_What the exercise asks_.
Repeat the lines of the listing word for word, starting at the line that contains "Doch in diesem Moment ist dein Kind emotion" and ending at the line that contains "ausfüllen und absenden", both included.

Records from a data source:
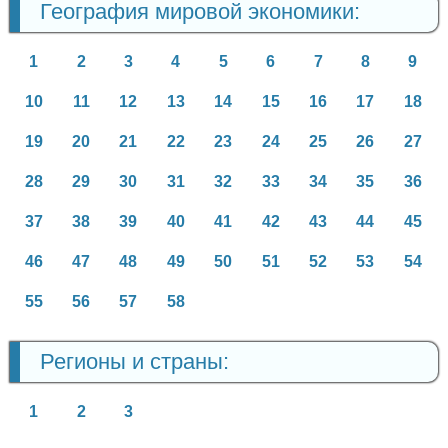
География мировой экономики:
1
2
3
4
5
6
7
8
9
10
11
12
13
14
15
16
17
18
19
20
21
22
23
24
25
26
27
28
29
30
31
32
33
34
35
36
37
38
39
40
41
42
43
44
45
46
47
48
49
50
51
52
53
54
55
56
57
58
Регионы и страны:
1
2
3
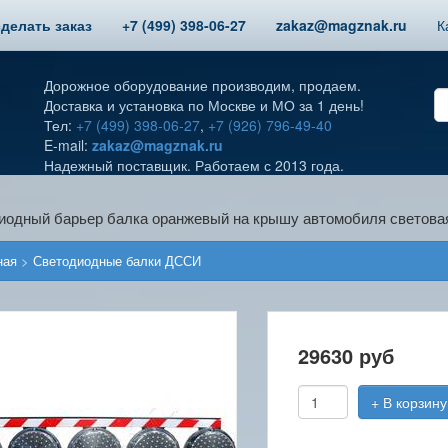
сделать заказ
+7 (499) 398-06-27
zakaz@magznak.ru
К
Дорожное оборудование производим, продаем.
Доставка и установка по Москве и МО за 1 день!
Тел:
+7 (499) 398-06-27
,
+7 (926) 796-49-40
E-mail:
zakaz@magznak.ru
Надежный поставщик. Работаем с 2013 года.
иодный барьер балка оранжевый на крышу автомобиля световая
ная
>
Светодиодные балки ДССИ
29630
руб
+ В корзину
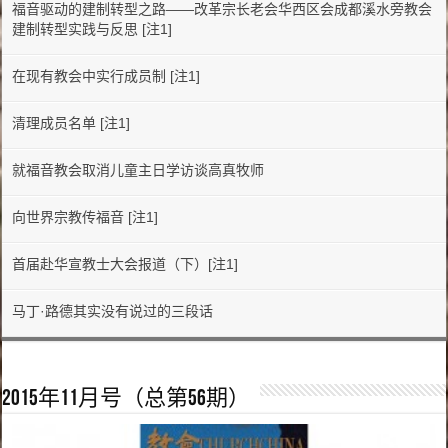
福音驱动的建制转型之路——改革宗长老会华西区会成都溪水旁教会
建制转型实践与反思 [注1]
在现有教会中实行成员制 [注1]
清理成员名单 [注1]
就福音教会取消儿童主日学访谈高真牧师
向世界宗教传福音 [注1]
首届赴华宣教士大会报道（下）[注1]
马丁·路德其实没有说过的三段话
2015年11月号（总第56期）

==

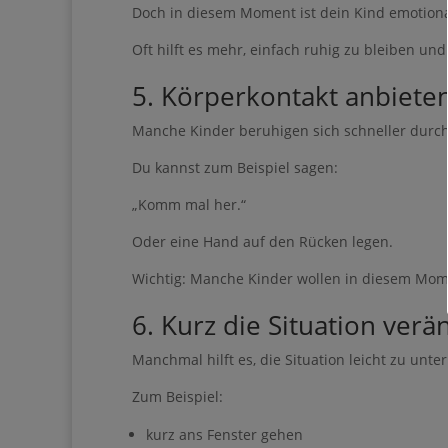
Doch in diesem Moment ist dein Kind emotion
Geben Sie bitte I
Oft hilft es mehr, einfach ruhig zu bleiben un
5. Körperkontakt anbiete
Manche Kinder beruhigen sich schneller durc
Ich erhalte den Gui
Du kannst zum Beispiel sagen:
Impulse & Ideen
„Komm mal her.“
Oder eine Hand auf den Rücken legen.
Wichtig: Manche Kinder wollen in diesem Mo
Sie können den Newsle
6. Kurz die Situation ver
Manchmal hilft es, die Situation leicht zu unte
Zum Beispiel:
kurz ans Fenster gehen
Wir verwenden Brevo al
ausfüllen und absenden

_Answer space_.
Doch in diesem Moment ist dein Kind emotion
Geben Sie bitte I
Oft hilft es mehr, einfach ruhig zu bleiben un
5. Körperkontakt anbiete
Manche Kinder beruhigen sich schneller durc
Ich erhalte den Gui
Du kannst zum Beispiel sagen:
Impulse & Ideen
„Komm mal her.“
Oder eine Hand auf den Rücken legen.
Wichtig: Manche Kinder wollen in diesem Mo
Sie können den Newsle
6. Kurz die Situation ver
Manchmal hilft es, die Situation leicht zu unte
Zum Beispiel:
kurz ans Fenster gehen
Wir verwenden Brevo al
ausfüllen und absenden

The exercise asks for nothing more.